Peel sweet potatoes and roughly cut into small pieces.
In a large bowl, combine flours, salt and yeast. In a separate bowl mix warm water, maple syrup, olive oil, and sweet potatoes, stir until smooth and add to dry ingredients.
Mix with a wooden spoon until you have a wet sticky dough, about 1 minute. The dough should be sticky so if it is not you can add 1-2 TBS of water one at a time as needed.
Add pecans and mix until incorporated.
Cover bowl with plastic wrap and allow dough to rise at room temperature for 2 hours. Then place in covered dough in refrigerator overnight to allow to develop and ferment.
On baking day: Remove dough from refrigerator.
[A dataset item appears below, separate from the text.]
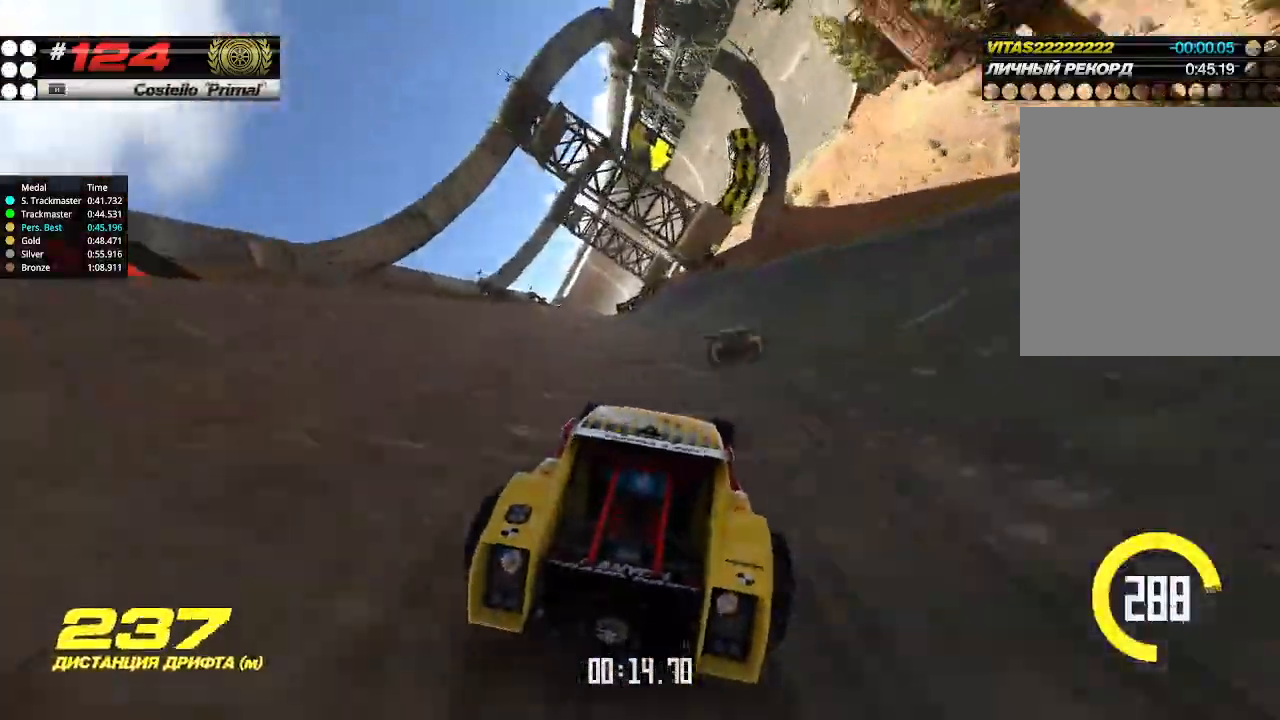
{"keys": ["up"], "events": []}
Use a rubber spatula to ease it out of the bowl onto a work surface that has been generously coated with flour. Lightly flour your hands and gently form dough into a ball.
Place a large tea towel (not terry cloth or it will stick) on the work surface and generously dust it with flour, wheat bran, corn meal-- I used flour. Lightly dust the dough ball with flour and place on the tea towel. It may look like a lot of flour (or wheat bran/corn meal if that is what you are using) but it will prevent the dough from sticking to the towel.Bring the edges of the towel together and fold over dough ball. Return tea towel covered dough ball to bowl and allow to rise at room temperature for another 1-2 hours, it should almost double in size again.
30 minutes before the end of the second rise preheat oven to 450 degrees F. and place the rack in the bottom 1/3 of the oven. Place a covered heavy pot in the center of the oven to heat. I used a 3.5 QT cast iron Dutch Oven.
When the dough has completed the second rise: Carefully remove the the covered pot from the oven and remove the lid. Wear potholders here because the pot and lid will be very hot. Unfold the tea towel and gently dump the dough ball into the pot. Replace the lid and return to the oven. Bake for 30 minutes.
Remove lid and bake for another 15 minutes or so or until loaf is golden brown but not burned. Carefully remove pot from oven and place loaf on a rack to cool.
Enjoy! This bread is at it's best for 2-3 days, recommend storing in a brown paper bag.